Тут остановилась машина, из которой выпрыгнула бывшая жена Вовы. Водитель, он же ее новый муж, что-то буркнул, она лишь отмахнулась и влетела во двор. И снова она осветила все вокруг своей радостью к жизни. Тетки шептались, кто-то укоризненно смотрел на нее, мужики перестали вообще что-то говорить, а просто вперились в это невероятное явление. Она лихо выпила рюмку и защебетала с бывшей свекровью. Даже Маня была согрета ее смелостью, уголки вечно сжатого рта немного поднялись, и горбатый мостик губ изогнулся в улыбку.

Настоящая Кармен пожаловала!

Жизнь ее закончилась в этом же году в канун Нового года. Ее новый муж купил контейнер на рынке, напичкал его вьетнамским ширпотребом, а ее поставил продавать. Но она не думала подчиняться ни ему, ни кому другому. Часто контейнер закрывался, а она исчезала надолго с территории слякотного рынка.

Он понял, что она нашла другого, и, возможно, не одного. Отчета она ему не давала, он бил ее, а она огрызалась, царапалась и слала ко всем чертям. Затем он понимал, что она сейчас уйдет, падал в ноги, полз за нею по сеням, совал смятые купюры в лиф ее платья. Это задерживало ее, но ненадолго.

В тот день она почему-то никуда не ушла и бойко торговала. Он влетел с рыком и стал наносить удары ножом, которым недавно резал свинью к праздничному столу. Она кричала так громко, что было слышно на соседней улице. Но никто так и не вмешался. Он отпихнул ее тело вглубь контейнера, вытер нож о висящие пестрые платья и пошел прочь.

Я еще больше возненавидела деревню во всех ее проявлениях. Почему-то тогда в моей душе не осталось ни одной крохи воспоминаний, которыми я жила ранее: исчез березовый лес, поскотина, речушка за селом, туманные рассветы и оранжевые закаты. Многие годы я помнила только эту безысходность. Смелые тела, недавно наполненные жизнью, закапывались в глубокие могилы с полатями, а после – поминки: водка, кутья, блины, гуляш с пюре.
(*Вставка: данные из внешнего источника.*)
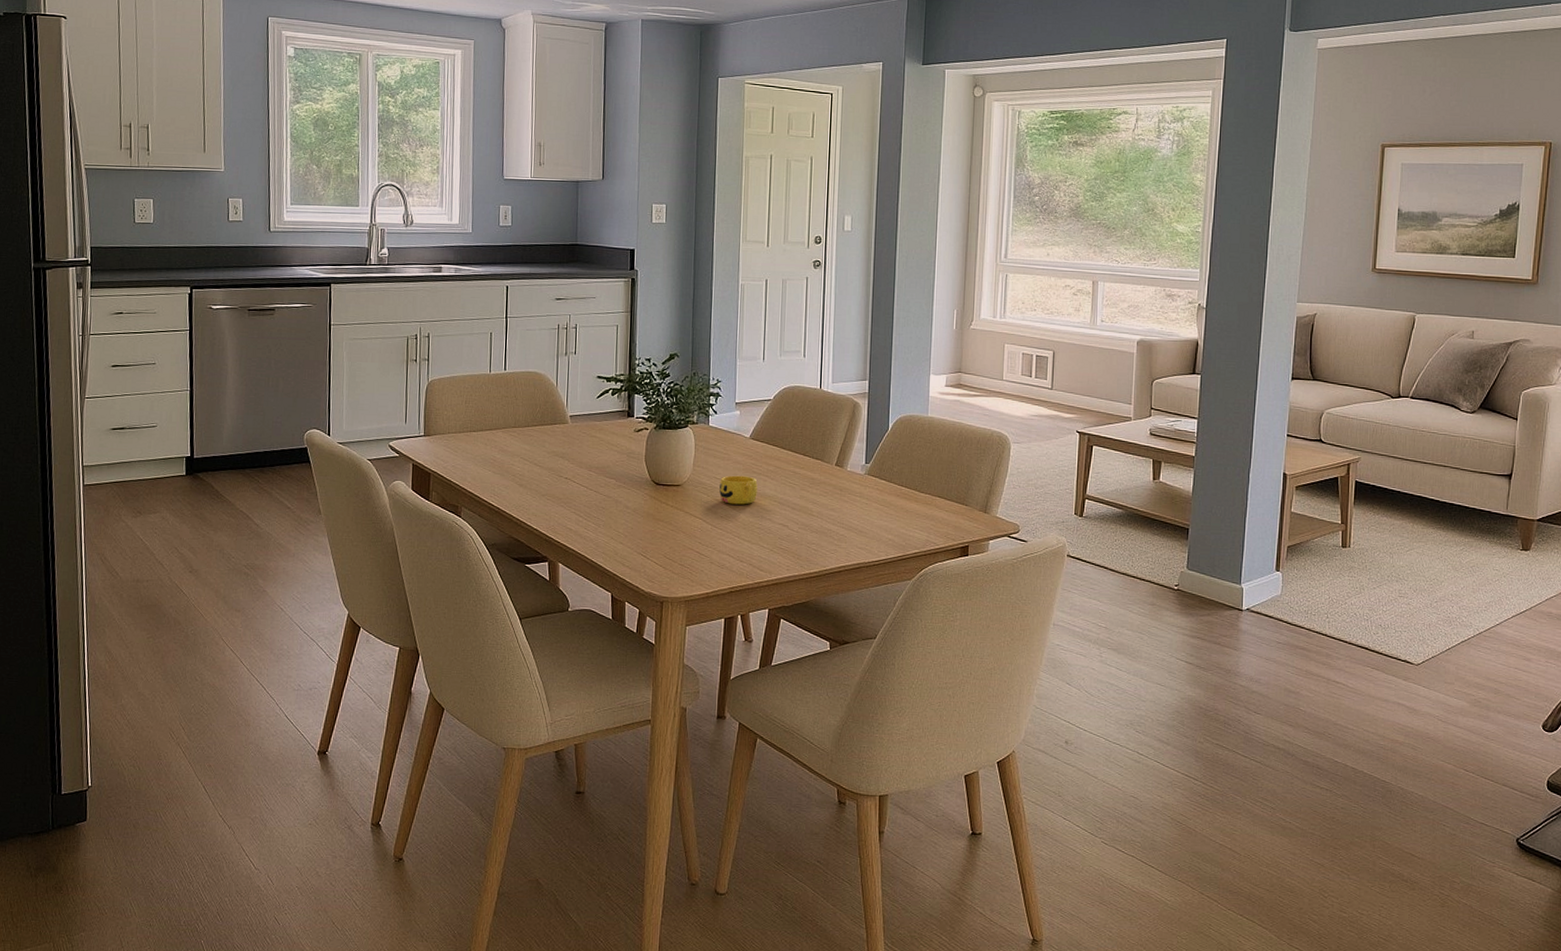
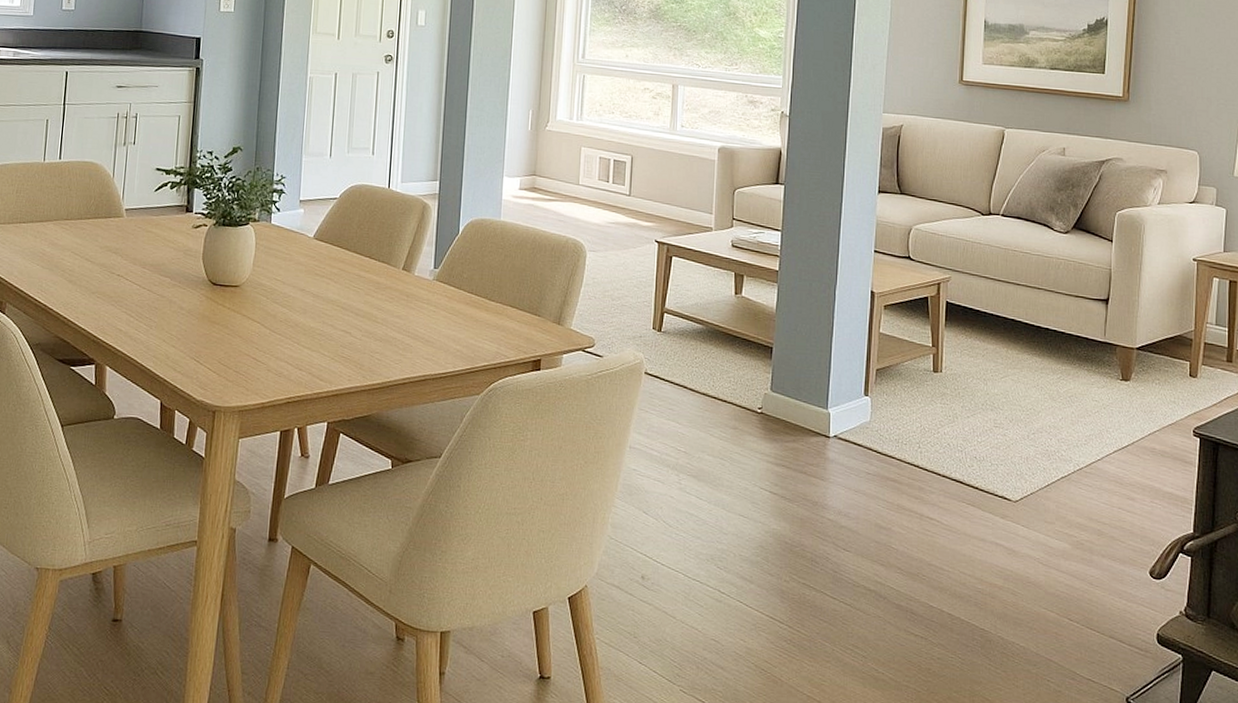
cup: present [719,475,758,505] -> none [279,277,320,309]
Всего лишь раз мне приснился Вова. Он стоял в воротах бабкиного дома и улыбался. Я понимала, что он умер и мое любопытство заставило меня поговорить с ним о материи того мира, в каком он сейчас живет как висельник.

– Вова, здравствуй, – тихо начала я.

– Здравствуй, Анютка! – его голос был нежным, он всегда ко мне обращался с нежностью, которая вовсе не была в его характере.
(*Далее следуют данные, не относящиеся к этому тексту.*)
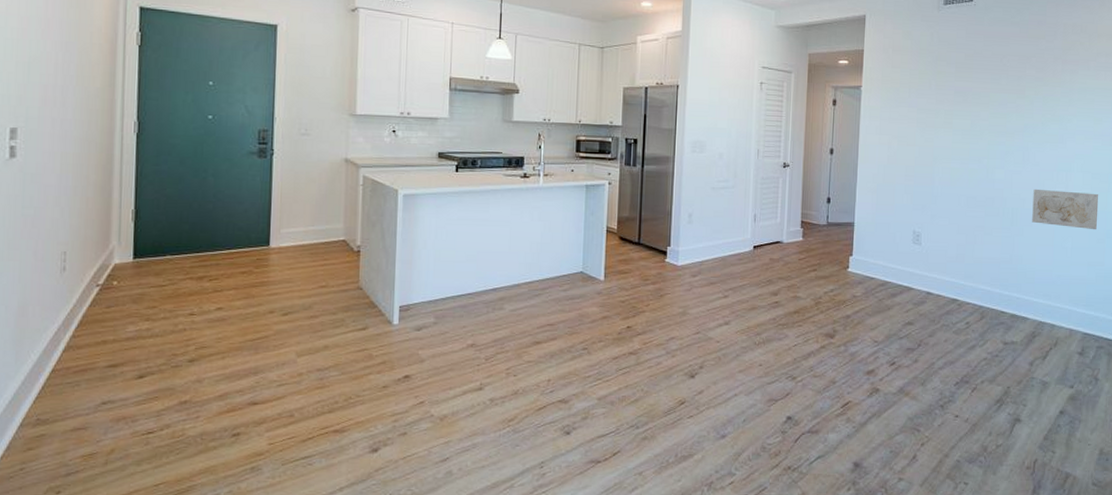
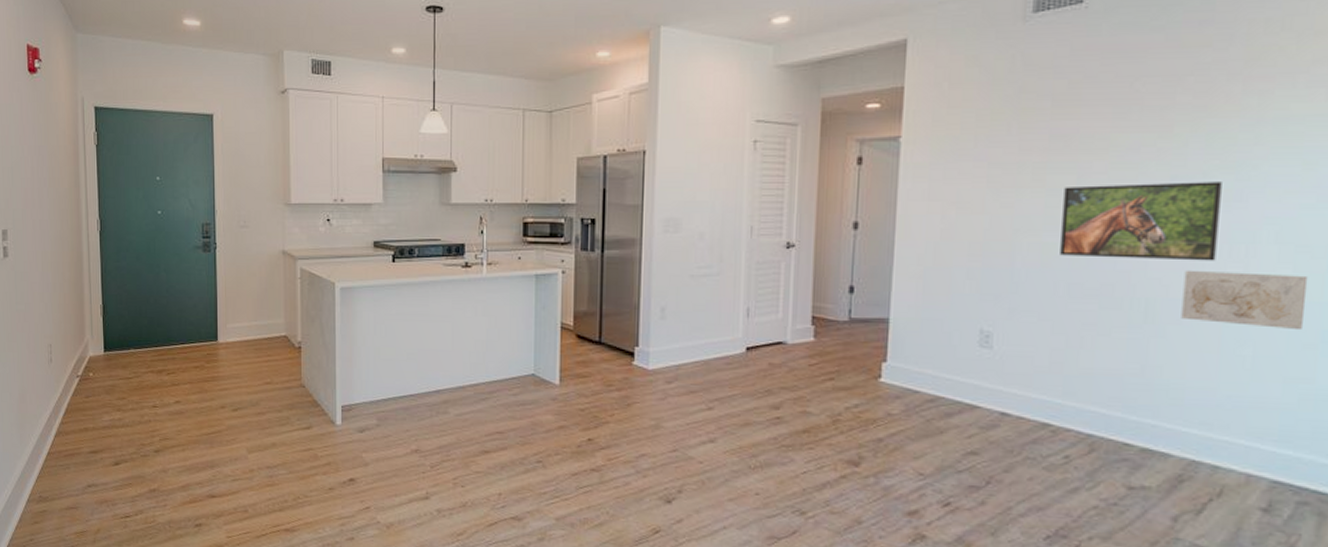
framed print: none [962,128,1052,183] -> present [1060,182,1222,261]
– Ты умер, Вова, – зачем-то я захотела его в этом убедить.

– Да, умер, а чо? – Вову вовсе не оскорбило мое утверждение о его смерти. Как мне показалось, он даже об этом и не сожалеет.
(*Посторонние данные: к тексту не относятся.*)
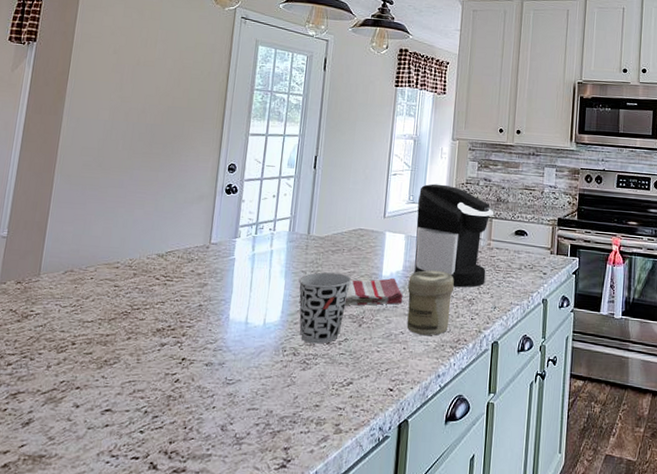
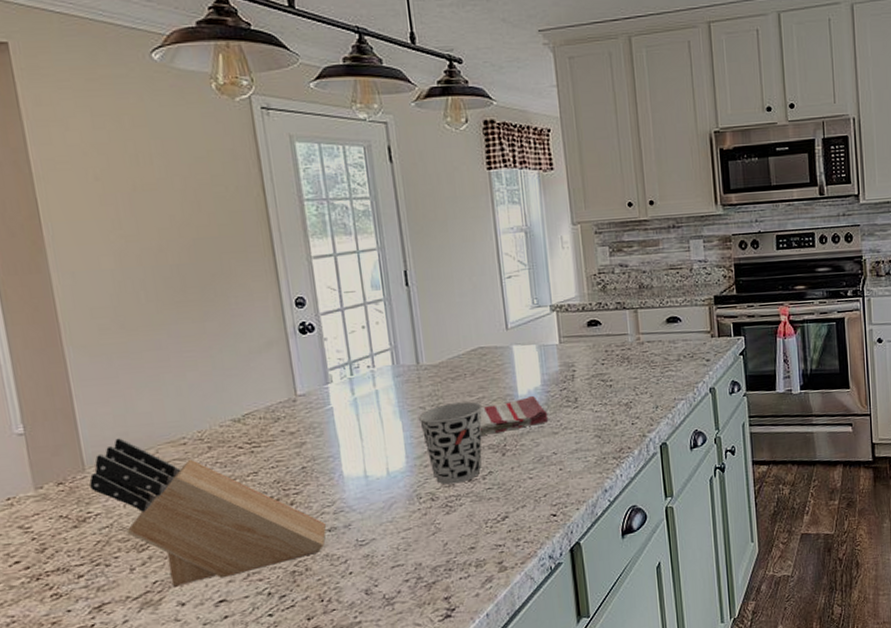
knife block: none [39,253,206,390] -> present [89,438,327,587]
jar: present [406,270,454,336] -> none [550,377,608,452]
coffee maker: present [414,184,495,288] -> none [543,279,641,393]

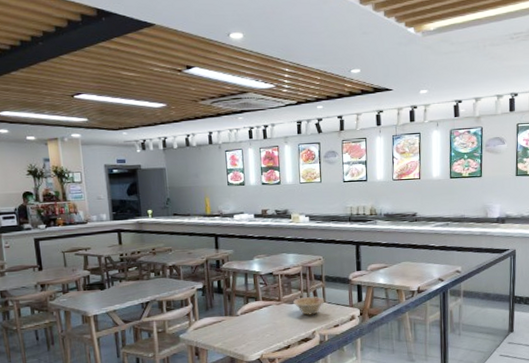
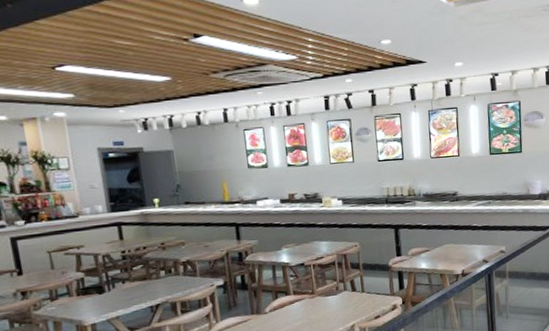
dish: present [293,296,325,315] -> none [329,286,364,308]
– Вова, как там, расскажи? – не успокаивалась я.

Вова отошел вглубь двора, на его лицо упала тень от амбарной крыши, лицо сделалось темным.

– Тут так, как и у вас – невесело. Да че об ентом. Ты же мать мою видишь, знаю, что видишь. Так вот, скажи ей: на кой она новый диван ко мне в комнату затащила? Я че, просил ее? И пошто палас мой выкинула во двор? Ей-то он не нравится, а у меня ноги зябнут. Так и скажи, пусть все вертает по местам, – наказал мне Вова. Затем он продолжил отступать в тень, через несколько секунд темнота поглотила его.

Я исполнила его просьбу. Мать Вовы почернела лицом после моих слов. «Да, Анютка, мы ведь кредиту взяли, ремонт в его комнате затеяли. Его ведь нету, а комната стоит. Купила диван новый, а старый палас выкинула к сараю. Че говоришь, не нравится ему. Ох, поперешный какой, че диван-то ему помешал? Отдам диван брату, а палас верну на место. Так и передай ему, если придет еще. Че ко мне не ходит, а? Че я ему сделала? Плачу, как мимо кладбища иду, спрашиваю: «Зачем ты, сынок, такое устроил?» А он молчит себе, полеживает.